Characterization of a patient-derived variant of GPX4 for precision therapy

Glutathione peroxidase 4 (GPX4), as the only enzyme in mammals capable of reducing esterified phospholipid hydroperoxides within a cellular context, protects cells from ferroptosis. We identified a homozygous point mutation in the GPX4 gene, resulting in an R152H coding mutation, in three patients with Sedaghatian-type spondylometaphyseal dysplasia. Using structure-based analyses and cell models, including patient fibroblasts, of this variant, we found that the missense variant destabilized a critical loop, which disrupted the active site and caused a substantial loss of enzymatic function. We also found that the R152H variant of GPX4 is less susceptible to degradation, revealing the degradation mechanism of the GPX4 protein.
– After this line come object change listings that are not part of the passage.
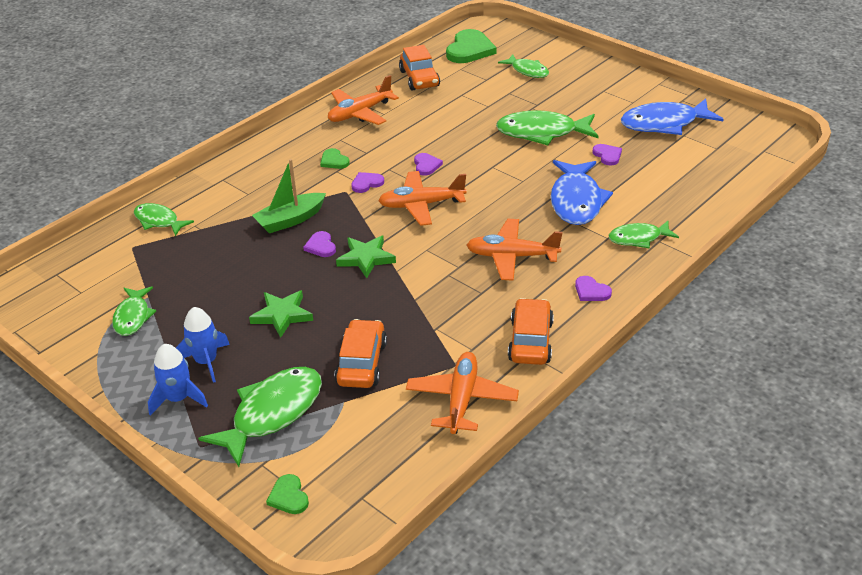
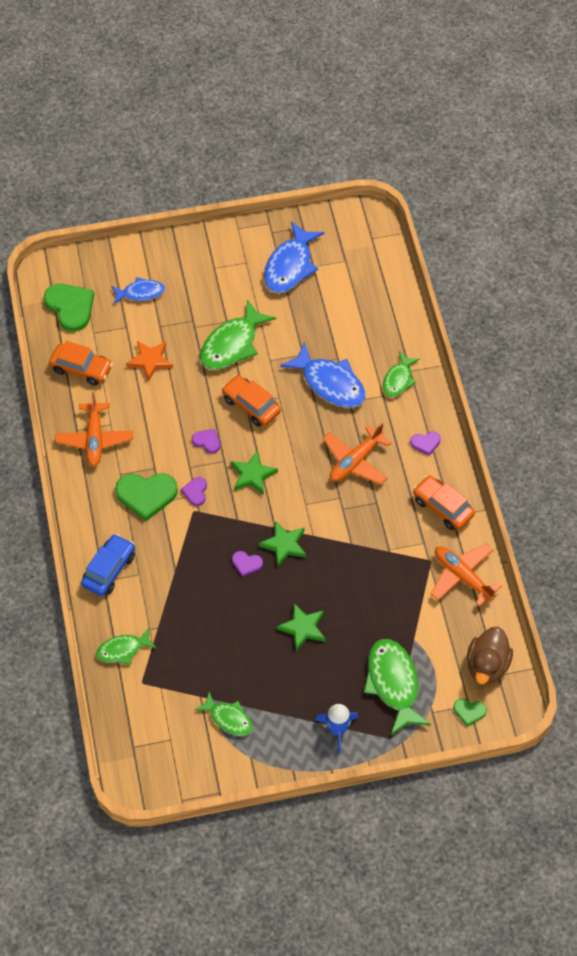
camera: 55 degrees left, 20 degrees up
(206, 362) = (314, 696): blue rocket -> none
(236, 177) = (109, 569): none -> blue car
(290, 220) = (198, 565): green boat -> none
(334, 161) = (146, 495): green heart -> green heart, size x1.99
(362, 363) = (388, 609): orange car -> orange car (251, 405)
(365, 480) = (487, 665): none -> brown duck
(421, 205) = (252, 475): orange plane -> green star
(469, 103) = (150, 361): none -> orange star
(527, 71) = (140, 293): green fish -> blue fish
(607, 155) = (296, 327): purple heart -> none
Proof-of-concept therapeutic treatments, which overcome the impaired R152H GPX4 activity, including selenium supplementation, selective antioxidants and a deuterated polyunsaturated fatty acid were identified. In addition to revealing a general approach to investigating rare genetic diseases, we demonstrate the biochemical foundations of therapeutic strategies targeting GPX4.

Automated summary

A homozygous point mutation in the GPX4 gene, resulting in an R152H coding mutation, was identified in patients with Sedaghatian-type spondylometaphyseal dysplasia. The missense variant destabilized a critical loop in the enzyme, disrupting the active site and causing a loss of enzymatic function. Therapeutic treatments targeting the impaired R152H GPX4 activity were identified, including selenium supplementation, selective antioxidants, and a deuterated polyunsaturated fatty acid.